Bei der ersten Annäherung dominiert der Respekt: Vor der schieren Masse des Bikes und der optischen Monumentalität des Motors. Die beiden Wasserkübel-großen Zylinderskulpturen kragen weit nach links und rechts aus und inszenieren die gefühlt armdicken Krümmer in Vollchrom eindrucksvoll. Aufgesessen relativiert sich der überwältigende stoffliche Eindruck dann aber sehr schnell. Die Sitzposition nämlich vermittelt zusammen mit dem breiten, flachen Standard-Lenker ein sehr gutes Kontrollgefühl. Die Fußrasten haben die Münchner übrigens mittig platziert, was den Kniewinkel im gut verträglichen Bereich hält, gleichzeitig aber einer fahraktiven Haltung des Piloten zugute kommt. Insgesamt hat BMW die Interaktion Mensch-Maschine sehr gut gelöst.
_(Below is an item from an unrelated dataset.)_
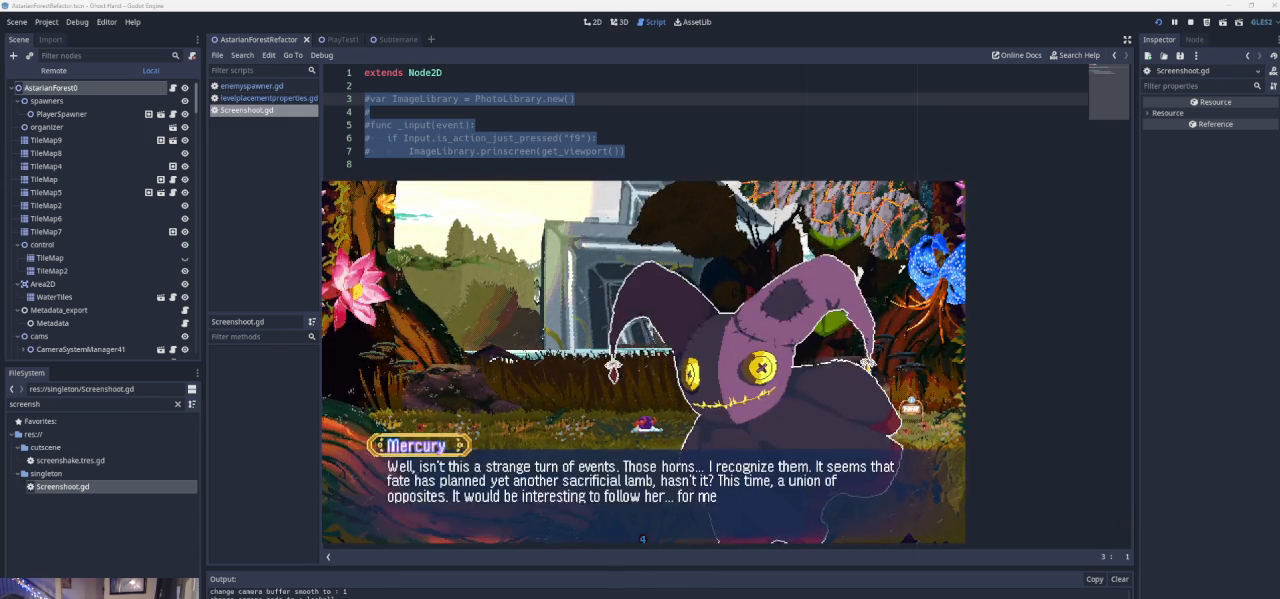
{"buttons": [], "left_stick": "center", "events": [[367, "SQUARE", "down"], [500, "SQUARE", "up"]]}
Purismus regiert bei der Ausstattung der R 18-Basis. Drei Fahrmodi – BMW nennt sie „Rain“, „Roll“ und „Rock“ – genügen völlig, um die Leistungsentfaltung des Bikes auf die jeweiligen äußeren Umstände anzupassen. Im Hintergrund agieren zudem die bei den Bayern inzwischen selbstverständliche Stabilitätskontrolle ASC sowie eine Motor-Schleppmoment-Regelung (MSR), die dem Fahrer im Bedarfsfalle dabei hilft, Risiken und Nebenwirkungen in der Drehmoment-Abgabe auszuschließen. Wer will, kann natürlich weiter investieren: Etwa in eine Rückfahrhilfe, die über den Anlasser eingreift, oder in eine Berganfahrhilfe. Das braucht es aber nicht wirklich. Auch das auf eine Runddose beschränkte Instrumentarium mit analogem Tacho und pflastergroßem Digitaldisplay genügt vollauf.
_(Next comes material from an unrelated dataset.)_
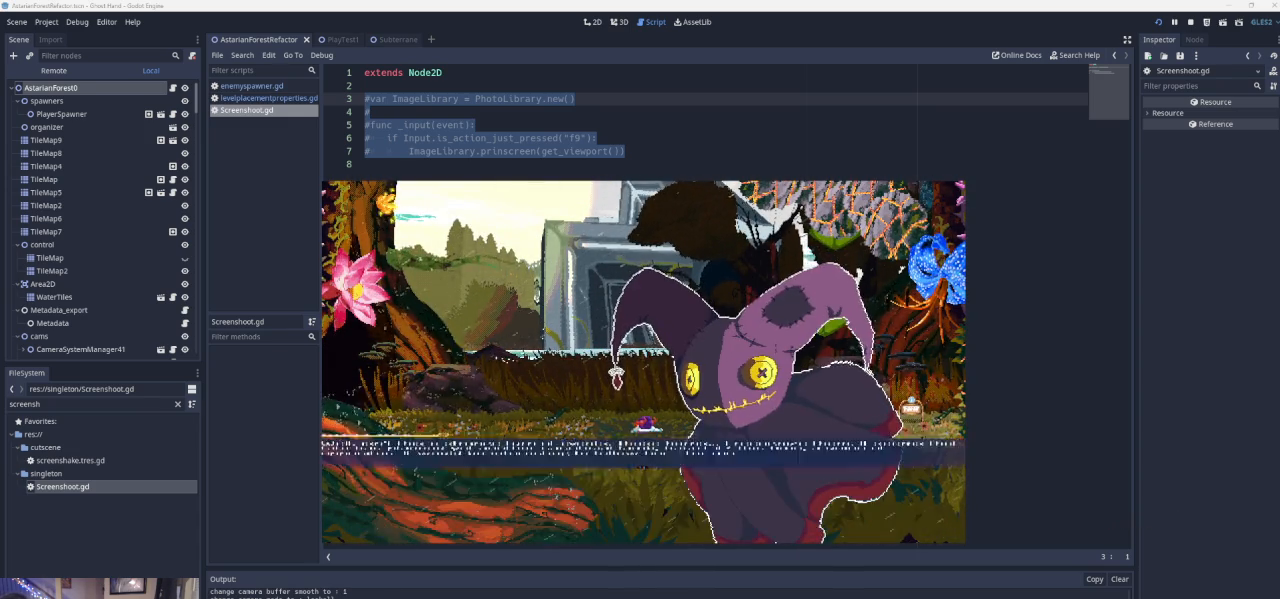
{"buttons": [], "left_stick": "center", "events": []}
Schnörkellos auch das Chassis. Der Doppelschleifen-Rohrrahmen aus Stahl und die Hinterradschwinge mit eingefasstem Achsantrieb in Starrrahmen-Optik wirken, als kämen sie direkt aus der guten, alten Zeit, sind nichtsdestotrotz auf der Höhe der selbigen, drücken aber überaus gekonnt aus, was man mit der Konstruktionsweise will: An die legendäre R 5 aus dem Jahre 1923 erinnern, die so etwas wie der Motorrad gewordene Urknall für BMW gewesen war.
Famos abgestimmt
Bei den Federelementen – vorne eine von Hülsen bedeckte Telegabel, hinten ein versteckt liegendes Cantilever-Federbein – hat man bewusst auf großartige Verstellmöglichkeiten verzichtet. Die Abstimmung hat man dennoch famos hinbekommen. Die Fuhre schaukelt nicht, liegt stabil in der Spur, fährt nach entsprechend deutlichen Lenkimpulsen sauber um die Ecke. Große Schräglagenwinkel darf man indes nicht erwarten. Die Motorenbauweise sagt hier schlicht: Gemach, guter Reiter!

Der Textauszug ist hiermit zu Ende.